Recently, there has been an explosion of different techniques to represent words and sentences in NLP, including pre-trained word vectors, character level CNN encodings and sub-word token representation (e.g byte encodings). Going even further, using learned representations of higher level lingustic features, such as POS tags, named entities and dependency paths has proved successful.

In order to deal with this breadth of methods for representing words as vectors, AllenNLP introduces 3 key abstractions:

- `TokenIndexers`, which generate indexed tensors representing sentences in different ways. See the `data_pipeline` for more info. 

- `TokenEmbedders`, which transform indexed tensors into embedded representations. At its most basic, this is just a standard `Embedding` layer you'd find in any neural network library. However, they can be more complex - for instance, AllenNLP has a `token_characters_encoder` which applies a CNN to character level representations.
- `TextFieldEmbedders`, which are a wrapper around a set of `TokenEmbedders`. At it's most basic, this applies the `TokenEmbedders` which it is passed and concatenates their output.

Using this hierarchy allows you to easily compose different representations of a sentence together in modular ways. For instance, in the Bidaf model, we use this to concatenate a character level CNN encoding of the words in the sentence to the pretrained word embeddings. You can also specify this completely from a JSON file, making experimenation with different representations extremely easy.
 

In [None]:
# This cell just makes sure the library paths are correct. 
# You need to run this cell before you run the rest of this
# tutorial, but you can ignore the contents!
import os
import sys
module_path = os.path.abspath(os.path.join('../..'))
if module_path not in sys.path:
    sys.path.append(module_path)

In [None]:
from allennlp.data.fields import TextField
from allennlp.data import Instance
from allennlp.data.token_indexers import SingleIdTokenIndexer, TokenCharactersIndexer

sentence = TextField(["All", "the", "cool", "kids", "use", "character", "embeddings", "."],
                     token_indexers={"tokens": SingleIdTokenIndexer(),
                                     "characters": TokenCharactersIndexer()})
sentence_instance = Instance({"sentence": sentence})

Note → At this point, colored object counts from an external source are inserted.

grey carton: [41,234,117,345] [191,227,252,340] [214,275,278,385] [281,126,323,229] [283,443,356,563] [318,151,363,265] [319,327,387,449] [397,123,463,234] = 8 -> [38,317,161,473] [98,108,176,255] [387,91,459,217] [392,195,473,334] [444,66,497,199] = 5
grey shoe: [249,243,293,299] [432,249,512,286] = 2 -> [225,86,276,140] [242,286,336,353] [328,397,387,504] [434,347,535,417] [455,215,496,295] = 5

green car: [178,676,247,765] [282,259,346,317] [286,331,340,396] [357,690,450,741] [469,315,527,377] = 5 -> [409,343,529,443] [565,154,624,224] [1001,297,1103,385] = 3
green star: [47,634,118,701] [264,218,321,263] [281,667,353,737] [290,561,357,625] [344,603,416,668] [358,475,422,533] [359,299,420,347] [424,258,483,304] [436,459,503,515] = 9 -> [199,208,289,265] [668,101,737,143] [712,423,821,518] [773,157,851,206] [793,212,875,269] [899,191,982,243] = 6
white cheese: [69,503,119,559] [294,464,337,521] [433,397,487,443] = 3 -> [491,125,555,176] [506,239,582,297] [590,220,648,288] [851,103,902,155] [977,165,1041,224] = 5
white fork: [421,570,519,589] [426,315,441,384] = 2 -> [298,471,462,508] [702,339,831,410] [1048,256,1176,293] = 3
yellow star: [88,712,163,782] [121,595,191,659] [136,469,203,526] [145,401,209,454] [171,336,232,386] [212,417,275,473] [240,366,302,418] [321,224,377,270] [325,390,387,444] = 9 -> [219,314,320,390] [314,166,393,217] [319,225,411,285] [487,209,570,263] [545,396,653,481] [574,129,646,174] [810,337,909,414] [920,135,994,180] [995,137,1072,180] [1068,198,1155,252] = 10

Now we need to create a small vocabulary from our sentence - note that because we have used both a
`SingleIdTokenIndexer` and a `TokenCharactersIndexer`, when we call `Vocabulary.from_dataset`, the created `Vocabulary` will have two namespaces, which correspond to the keys in this token indexer dictionary in our `TextField`.

In [None]:
from allennlp.data import Vocabulary, Dataset

vocab = Vocabulary.from_dataset(Dataset([sentence_instance]))

print("This is the token vocabulary we created: \n")
print(vocab.get_index_to_token_vocabulary("tokens"))

print("This is the character vocabulary we created: \n")
print(vocab.get_index_to_token_vocabulary("characters"))